Below are records that should be duplicated exactly, with no image retained.

(Saved entries):
--*--
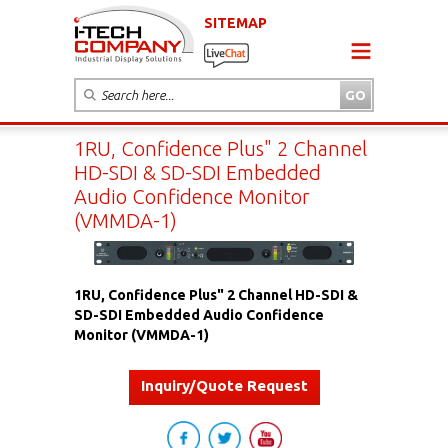
SITEMAP
1RU, Confidence Plus" 2 Channel
HD-SDI & SD-SDI Embedded
Audio Confidence Monitor
(VMMDA-1)
1RU, Confidence Plus" 2 Channel HD-SDI &
SD-SDI Embedded Audio Confidence
Monitor (VMMDA-1)
Inquiry/Quote Request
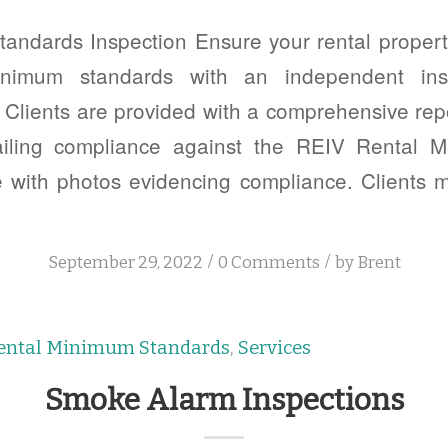
andards Inspection Ensure your rental property
minimum standards with an independent ins
Clients are provided with a comprehensive rep
tailing compliance against the REIV Rental 
e with photos evidencing compliance. Clients 
/
/
September 29, 2022
0 Comments
by
Brent
ental Minimum Standards
,
Services
Smoke Alarm Inspections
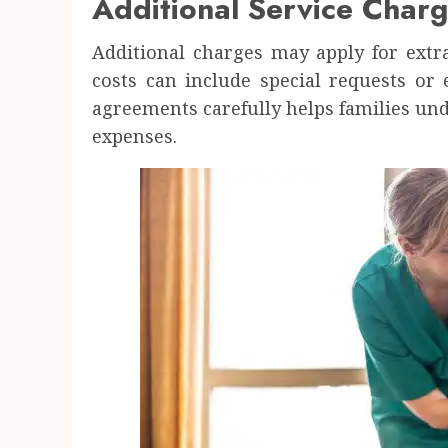
Additional Service Charg
Additional charges may apply for extr
costs can include special requests or
agreements carefully helps families un
expenses.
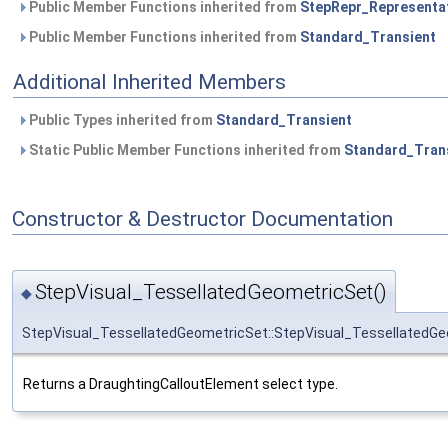
Public Member Functions inherited from
StepRepr_Representa
Public Member Functions inherited from
Standard_Transient
Additional Inherited Members
Public Types inherited from
Standard_Transient
Static Public Member Functions inherited from
Standard_Tran
Constructor & Destructor Documentation
StepVisual_TessellatedGeometricSet()
◆
StepVisual_TessellatedGeometricSet::StepVisual_TessellatedG
Returns a DraughtingCalloutElement select type.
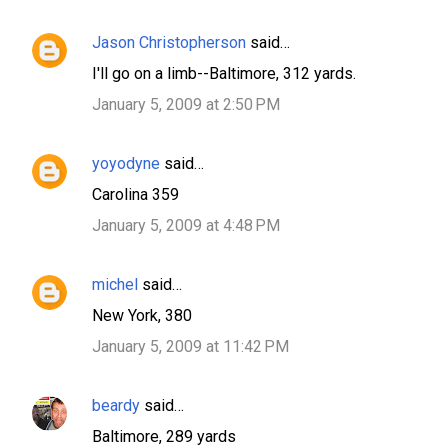
Jason Christopherson
said…
I'll go on a limb--Baltimore, 312 yards.
January 5, 2009 at 2:50 PM
yoyodyne
said…
Carolina 359
January 5, 2009 at 4:48 PM
michel
said…
New York, 380
January 5, 2009 at 11:42 PM
beardy
said…
Baltimore, 289 yards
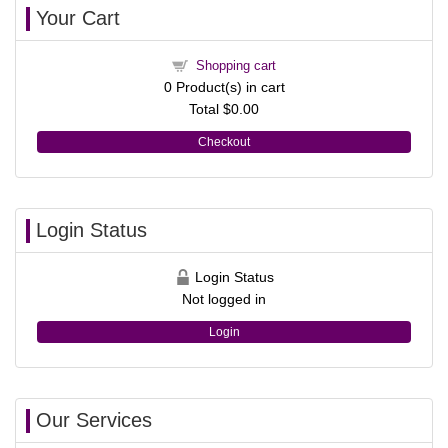
Your Cart
Shopping cart
0
Product(s) in cart
Total
$0.00
Checkout
Login Status
Login Status
Not logged in
Login
Our Services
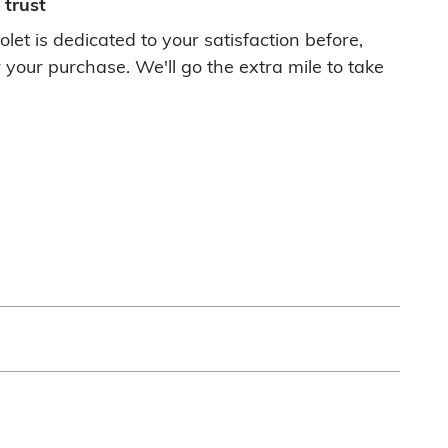
trust
let is dedicated to your satisfaction before,
 your purchase. We'll go the extra mile to take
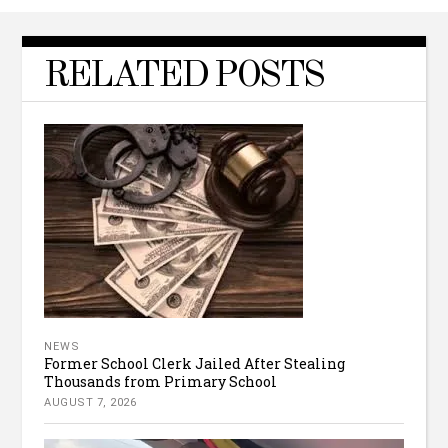
RELATED POSTS
NEWS
Former School Clerk Jailed After Stealing
Thousands from Primary School
AUGUST 7, 2026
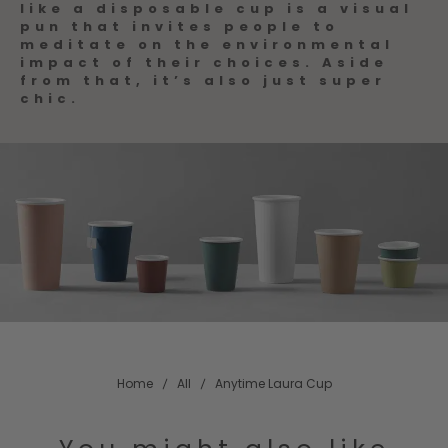
like a disposable cup is a visual
pun that invites people to
meditate on the environmental
impact of their choices. Aside
from that, it’s also just super
chic.
Home
All
Anytime Laura Cup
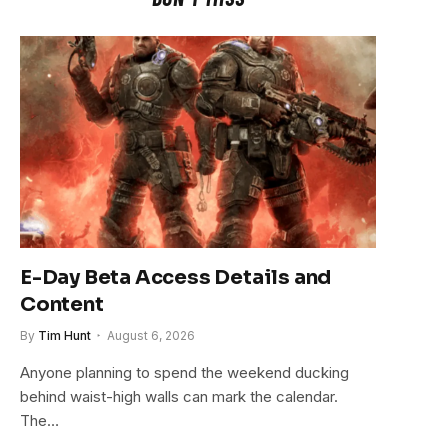
E-Day Beta Access Details and
Content
By
Tim Hunt
August 6, 2026
Anyone planning to spend the weekend ducking
behind waist-high walls can mark the calendar.
The…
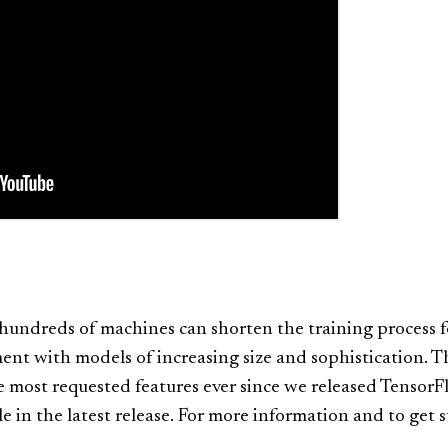
hundreds of machines can shorten the training process 
ment with models of increasing size and sophistication. T
e most requested features ever since we released Tensor
le in the latest release. For more information and to get 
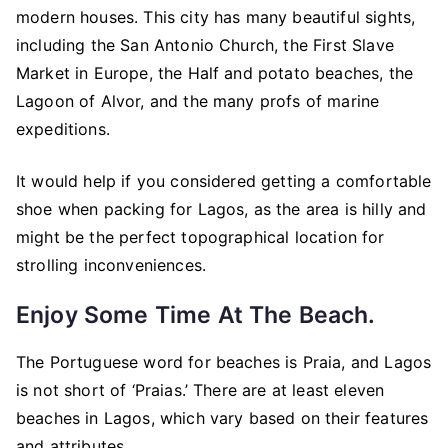
modern houses. This city has many beautiful sights,
including the San Antonio Church, the First Slave
Market in Europe, the Half and potato beaches, the
Lagoon of Alvor, and the many profs of marine
expeditions.
It would help if you considered getting a comfortable
shoe when packing for Lagos, as the area is hilly and
might be the perfect topographical location for
strolling inconveniences.
Enjoy Some Time At The Beach.
The Portuguese word for beaches is Praia, and Lagos
is not short of ‘Praias.’ There are at least eleven
beaches in Lagos, which vary based on their features
and attributes.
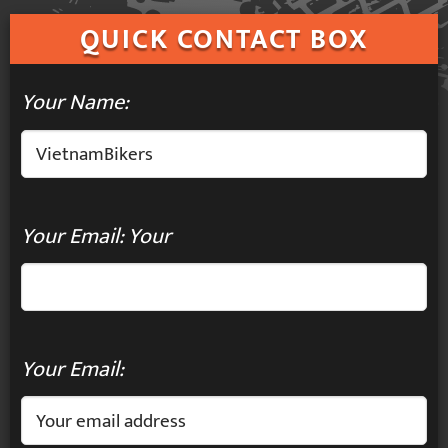
QUICK
CONTACT BOX
Your Name:
Your Email: Your
Your Email:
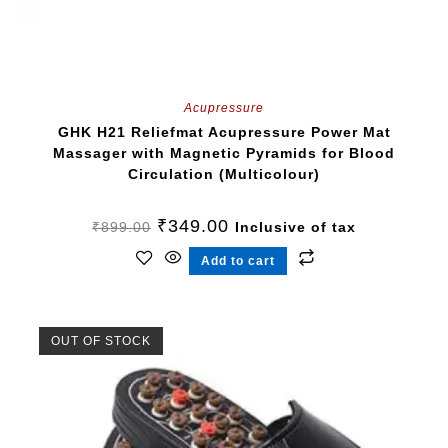
Acupressure
GHK H21 Reliefmat Acupressure Power Mat
Massager with Magnetic Pyramids for Blood
Circulation (Multicolour)
₹
349.00
₹
899.00
Inclusive of tax
Add to cart
OUT OF STOCK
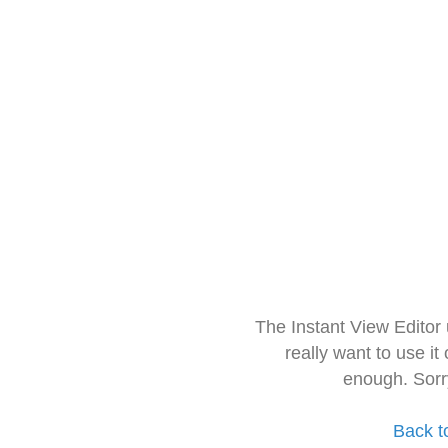
The Instant View Editor
really want to use it
enough. Sorr
Back t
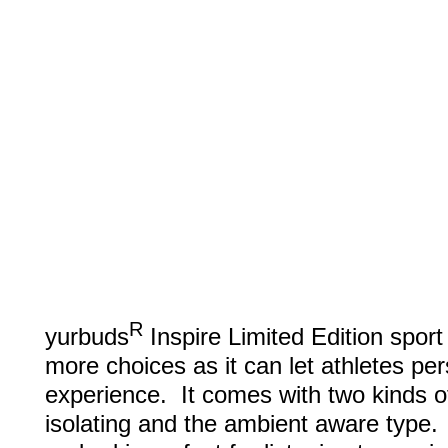
R
yurbuds
Inspire Limited Edition spor
more choices as it can let athletes pers
experience. It comes with two kinds o
isolating and the ambient aware type.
--*--
(Solution to the exercise):
SITEMAP
1RU, Confidence Plus" 2 Channel
HD-SDI & SD-SDI Embedded
Audio Confidence Monitor
(VMMDA-1)
1RU, Confidence Plus" 2 Channel HD-SDI &
SD-SDI Embedded Audio Confidence
Monitor (VMMDA-1)
Inquiry/Quote Request
andards Inspection Ensure your rental property
minimum standards with an independent ins
Clients are provided with a comprehensive rep
tailing compliance against the REIV Rental 
e with photos evidencing compliance. Clients 
/
/
September 29, 2022
0 Comments
by
Brent
ental Minimum Standards
,
Services
Smoke Alarm Inspections
Additional Service Charg
Additional charges may apply for extr
costs can include special requests or
agreements carefully helps families un
expenses.
Public Member Functions inherited from
StepRepr_Representa
Public Member Functions inherited from
Standard_Transient
Additional Inherited Members
Public Types inherited from
Standard_Transient
Static Public Member Functions inherited from
Standard_Tran
Constructor & Destructor Documentation
StepVisual_TessellatedGeometricSet()
◆
StepVisual_TessellatedGeometricSet::StepVisual_TessellatedG
Returns a DraughtingCalloutElement select type.
Jason Christopherson
said…
I'll go on a limb--Baltimore, 312 yards.
January 5, 2009 at 2:50 PM
yoyodyne
said…
Carolina 359
January 5, 2009 at 4:48 PM
michel
said…
New York, 380
January 5, 2009 at 11:42 PM
beardy
said…
Baltimore, 289 yards
Your Cart
Shopping cart
0
Product(s) in cart
Total
$0.00
Checkout
Login Status
Login Status
Not logged in
Login
Our Services
trust
let is dedicated to your satisfaction before,
 your purchase. We'll go the extra mile to take
RELATED POSTS
NEWS
Former School Clerk Jailed After Stealing
Thousands from Primary School
AUGUST 7, 2026
like a disposable cup is a visual
pun that invites people to
meditate on the environmental
impact of their choices. Aside
from that, it’s also just super
chic.
Home
All
Anytime Laura Cup
E-Day Beta Access Details and
Content
By
Tim Hunt
August 6, 2026
Anyone planning to spend the weekend ducking
behind waist-high walls can mark the calendar.
The…
hundreds of machines can shorten the training process 
ment with models of increasing size and sophistication. T
e most requested features ever since we released Tensor
le in the latest release. For more information and to get 
modern houses. This city has many beautiful sights,
including the San Antonio Church, the First Slave
Market in Europe, the Half and potato beaches, the
Lagoon of Alvor, and the many profs of marine
expeditions.
It would help if you considered getting a comfortable
shoe when packing for Lagos, as the area is hilly and
might be the perfect topographical location for
strolling inconveniences.
Enjoy Some Time At The Beach.
The Portuguese word for beaches is Praia, and Lagos
is not short of ‘Praias.’ There are at least eleven
beaches in Lagos, which vary based on their features
and attributes.
QUICK
CONTACT BOX
Your Name:
Your Email: Your
Your Email:
Acupressure
GHK H21 Reliefmat Acupressure Power Mat
Massager with Magnetic Pyramids for Blood
Circulation (Multicolour)
₹
349.00
₹
899.00
Inclusive of tax
Add to cart
OUT OF STOCK
The Instant View Editor
really want to use it
enough. Sorr
Back t
R
yurbuds
Inspire Limited Edition spor
more choices as it can let athletes pers
experience. It comes with two kinds o
isolating and the ambient aware type.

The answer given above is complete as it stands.